Su Majestad, temeroso de posibles revanchas, decidió entonces sustituir a Floridablanca para poner en su lugar primero al conde de Aranda y después a Manuel Godoy, un advenedizo guardia de Corps que había medrado en la corte vertiginosamente gracias a los favores que la reina María Luisa le otorgaba. Titulado ya duque de Alcudia y de Sueca, y nombrado capitán general, con tan solo veinticinco años se erigió ministro universal con poder absoluto. Título que le sirvió para dejar de defender a Luis XVI de Francia en cuanto fue guillotinado y adoptar una política de acercamiento con este país. Poco le importó que media Europa estuviese en contra de los franceses y menos su reciente intrusión en España llegando hasta Miranda de Ebro; terminaría por limar asperezas con ellos tras la firma de la paz de Basilea y el posterior tratado de San Ildefonso, sin considerar las desgracias que aquellas alianzas traerían a España.

La derrota de su escuadra frente al cabo de San Vicente contra los ingleses solo sería el aperitivo de lo que se fraguaba. Godoy pagó este error con su destitución provisional, para regresar más enaltecido aún a los dos años y después de las pésimas gestiones de Saavedra y Urquijo en los gobiernos provisionales.

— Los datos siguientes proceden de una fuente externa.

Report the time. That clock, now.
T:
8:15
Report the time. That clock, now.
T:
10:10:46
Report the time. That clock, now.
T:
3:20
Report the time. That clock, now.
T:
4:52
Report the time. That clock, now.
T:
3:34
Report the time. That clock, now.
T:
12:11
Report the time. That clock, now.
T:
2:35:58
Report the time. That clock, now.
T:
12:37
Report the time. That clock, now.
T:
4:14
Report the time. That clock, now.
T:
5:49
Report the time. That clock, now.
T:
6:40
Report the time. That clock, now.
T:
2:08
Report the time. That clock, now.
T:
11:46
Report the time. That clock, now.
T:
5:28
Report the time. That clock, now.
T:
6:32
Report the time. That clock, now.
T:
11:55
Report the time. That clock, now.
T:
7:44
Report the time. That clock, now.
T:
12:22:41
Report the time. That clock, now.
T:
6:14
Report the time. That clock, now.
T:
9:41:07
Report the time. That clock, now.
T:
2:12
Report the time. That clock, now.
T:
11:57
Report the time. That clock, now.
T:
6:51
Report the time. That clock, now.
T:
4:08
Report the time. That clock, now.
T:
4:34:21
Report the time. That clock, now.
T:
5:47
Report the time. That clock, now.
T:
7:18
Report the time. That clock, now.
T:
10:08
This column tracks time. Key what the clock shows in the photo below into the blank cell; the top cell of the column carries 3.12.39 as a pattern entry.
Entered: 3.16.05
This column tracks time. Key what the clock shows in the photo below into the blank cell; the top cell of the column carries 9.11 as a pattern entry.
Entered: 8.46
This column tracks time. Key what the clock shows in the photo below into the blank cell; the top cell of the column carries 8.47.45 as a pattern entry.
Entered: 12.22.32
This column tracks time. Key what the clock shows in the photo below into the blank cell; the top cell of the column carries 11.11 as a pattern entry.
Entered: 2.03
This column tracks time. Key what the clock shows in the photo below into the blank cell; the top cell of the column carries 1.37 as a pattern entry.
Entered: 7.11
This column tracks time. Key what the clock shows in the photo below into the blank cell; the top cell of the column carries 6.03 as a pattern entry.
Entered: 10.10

Una vez recuperado el poder, su primer objetivo fue poner a disposición de la Francia napoleónica la fabulosa Armada Española, para terminar definitivamente con la inglesa y aquellos corsarios que tantos expolios causaban en los barcos provenientes de América. El segundo, adoptar todas las tendencias de Francia en modas, costumbres y fomento de la enseñanza e investigación. Sobre todo en la aplicación de las ciencias que hasta entonces habían sido meramente teóricas.

El imperio era grande y después de los servicios a la Corona española de Malaspina y Humboldt aún quedaban muchas tierras inexploradas, fauna y flora sin catalogar y remedios que encontrar para paliar las mortales enfermedades que asolaban a los pueblos.

Francisco Xavier Balmis, uno de los protagonistas principales de esta historia, acudió entonces al Consejo de Indias a presentar un proyecto digno de ser sufragado por la Corona española para su gloria.

Mientras, como rectora del hospicio de La Coruña, Isabel de Cendala sufría las consecuencias de la desamortización de bienes «en manos muertas» pertenecientes a hospitales, casas de misericordia y hospicios regentados por comunidades religiosas.

Precisamente en este momento de nuestra historia es cuando el destino quiso que un hombre beneficiado por las reformas del gobierno topase con una mujer que, a la contra, se veía perjudicada.